How was it possible for these forecasts to be so erroneous? The interesting aspect, reading the modelling now, is that the number infected under each control policy scenario, including lockdown, was about the same. The Matatini group described 89% of the population being ultimately infected under even the most stringent strategy. The moment the handbrake was let off, another outbreak would occur. However, in the paper, the modellers themselves questioned the effect of lockdowns. They wrote:  “In other countries, including those that have instigating (sic.) major lockdowns such as Italy, there is as yet insufficient evidence that this has reduced [the epidemic]”. They then stated that “successful mitigation requires periods of these intensive control measures to be continued for up to 2.5 years before the population acquires a sufficient level of herd immunity.” The conclusion was that lockdowns were buying time for vaccination and learning from other countries. The modelling that justified the lockdowns was itself clearly stating that such policies were far from a panacea.

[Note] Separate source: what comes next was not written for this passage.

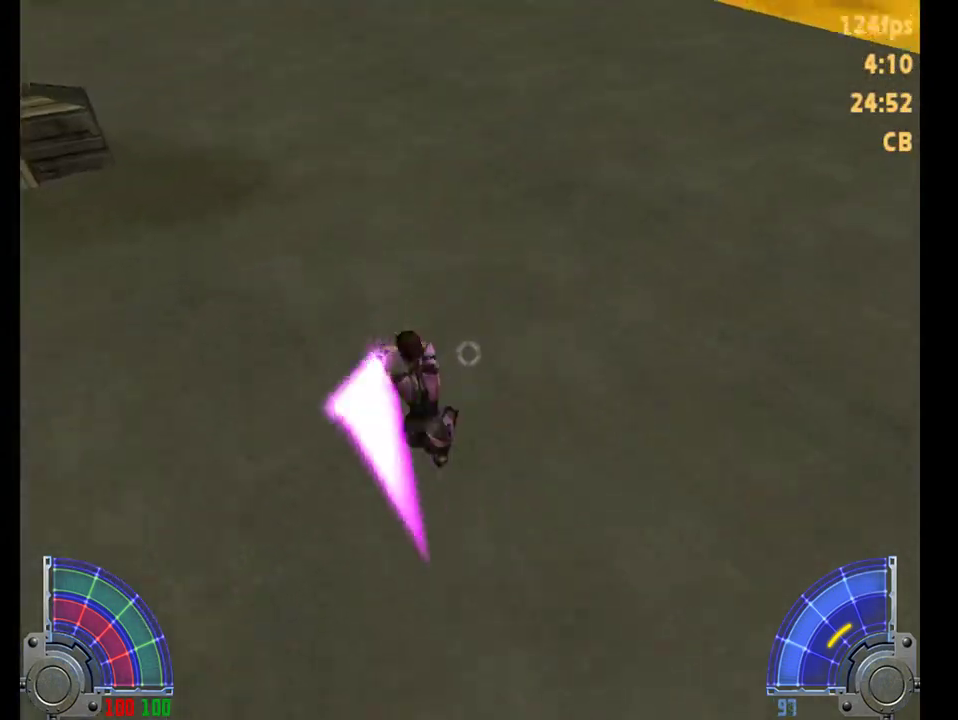
{"keys": ["a", "w"], "mouse": [], "events": [[150, "ctrl", "up"], [150, "space", "down"], [217, "d", "up"], [250, "a", "down"], [433, "space", "up"]]}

Models incorporated lockdown measures yet still predicted thousands of deaths. Critics will say that the lockdown is precisely why the models were so inaccurate. We were saved from catastrophe. Several lines of consistent statistical evidence does not, however, support this idea. US States that did not lockdown report lower Covid-19 cases and death rates on average than States that enforced heavier restrictions. Time trends in Europe show that lockdowns prolonged the recovery from the epidemic after these policies were enforced. Closer to home, it is clear that cumulative per capita cases and deaths of Covid-19 are lower for Australia than for New Zealand despite more relaxed restrictions over the Tasman.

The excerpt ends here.